Chronological Molecular Changes in Neuronal Communication in Androgen-Deficient Rats.

Abstract

We investigated the early onset of molecular changes in the hippocampus of orchidectomy (ODX)-induced androgen-deficient rats. Transcript levels of the genes associated with loss of synaptic plasticity (Bdnf, Syn, GluN1, α7-nAChR, and M1-mAChR), formation of neurofibrillary tangles (Tau4 and Tau3), and amyloid plaques (App, Adam10, and Bace1), in the hippocampus of rats at 0, 1, 3, 6, and 9days after ODX (D0, D1, D3, D6 and D9, respectively) were determined. Primarily, the sudden loss of androgen, as confirmed by the decreased serum testosterone levels and accessory sex organ weights, induced a chronological reduction in Syn (at D1), and increase in GluN1 (at D3), α7-nAChR, and M1-mAChR (at D6) and a decrease in Bdnf (at D9) transcript levels. Tau4 and Tau3 mRNA levels were increased at D6 and D9, respectively.
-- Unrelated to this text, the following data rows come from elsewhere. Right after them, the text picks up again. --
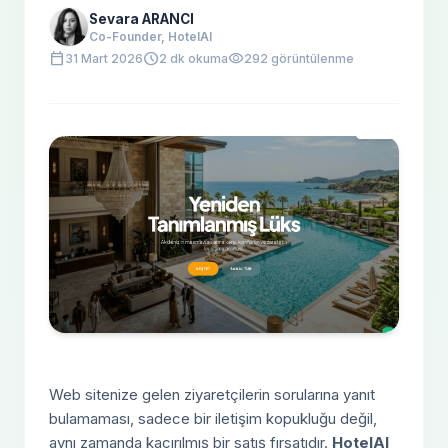
Sevara ARANCI
Co-Founder, HotelAI
calendar_today
schedule
visibility
31 Mart 2026
2 dk okuma
292 görüntülenme
Web sitenize gelen ziyaretçilerin sorularına yanıt
bulamaması, sadece bir iletişim kopukluğu değil,
aynı zamanda kaçırılmış bir satış fırsatıdır.
HotelAI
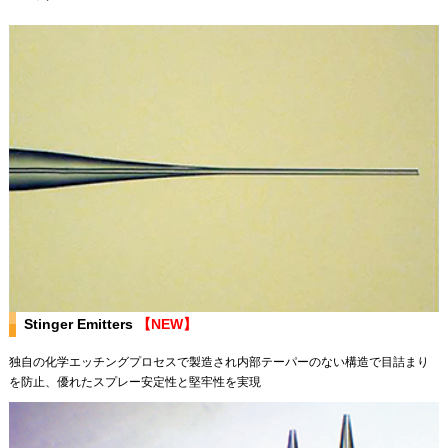
Stinger Emitters
【NEW】
独自の化学エッチングプロセスで製造され内部テーパーのない構造で目詰まり
を防止、優れたスプレー安定性と堅牢性を実現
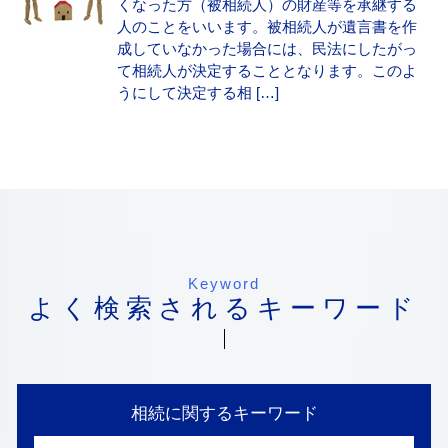
くなった方（被相続人）の財産等を承継する
人のことをいいます。被相続人が遺言書を作
成していなかった場合には、民法にしたがっ
て相続人が決定することとなります。このよ
うにして決定する相 […]
Keyword
よく検索されるキーワード
相続に関するキーワード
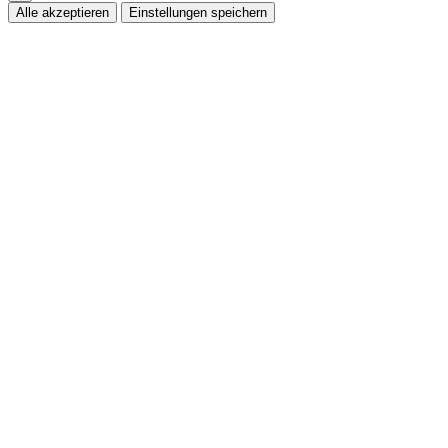
Alle akzeptieren
Einstellungen speichern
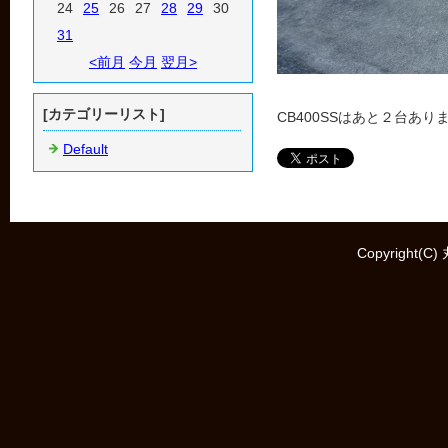
24
25
26
27
28
29
30
31
<前月
今月
翌月>
[カテゴリーリスト]
CB400SSはあと２台あり
Default
Copyright(C)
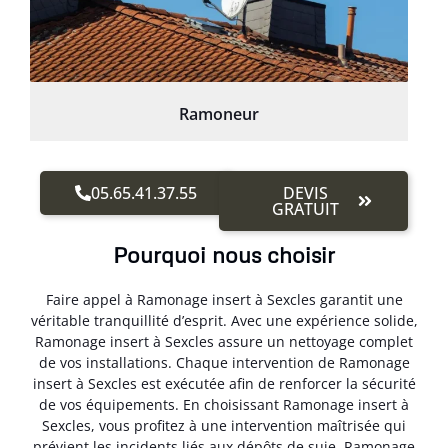
Ramoneur
05.65.41.37.55
DEVIS
GRATUIT
Pourquoi nous choisir
Faire appel à Ramonage insert à Sexcles garantit une
véritable tranquillité d’esprit. Avec une expérience solide,
Ramonage insert à Sexcles assure un nettoyage complet
de vos installations. Chaque intervention de Ramonage
insert à Sexcles est exécutée afin de renforcer la sécurité
de vos équipements. En choisissant Ramonage insert à
Sexcles, vous profitez à une intervention maîtrisée qui
prévient les incidents liés aux dépôts de suie. Ramonage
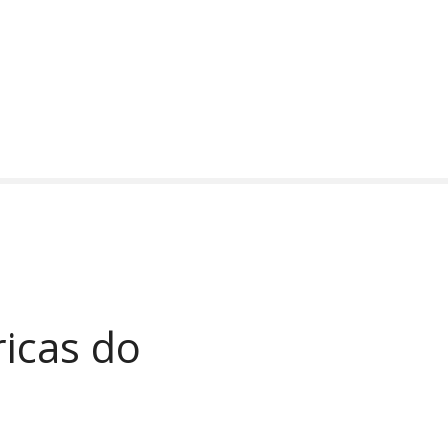
ricas do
No changes in App, Adam10, and Bace1 mRNA levels were detected within the 9-day study period. To confirm those changes were caused by androgen deprivation and not increasing age, the mRNA expression levels of those genes in 9-day orchidectomized rats (ODX-D9) were compared with age-matched intact rats. All changes of mRNA expression levels of the ODX-D9 rats were aligned with the D9 rats, except for GluN1 that was decreased in the ODX-D9 rats. Moreover, the total and phosphorylated tau protein levels were increased in the ODX-D9 rats. These results denote that androgen deficiency induces the early onset of neurodegeneration, while the loss of synaptic plasticity together with the formation of neurofibrillary tangles could be used as markers for neurodegenerative prediction.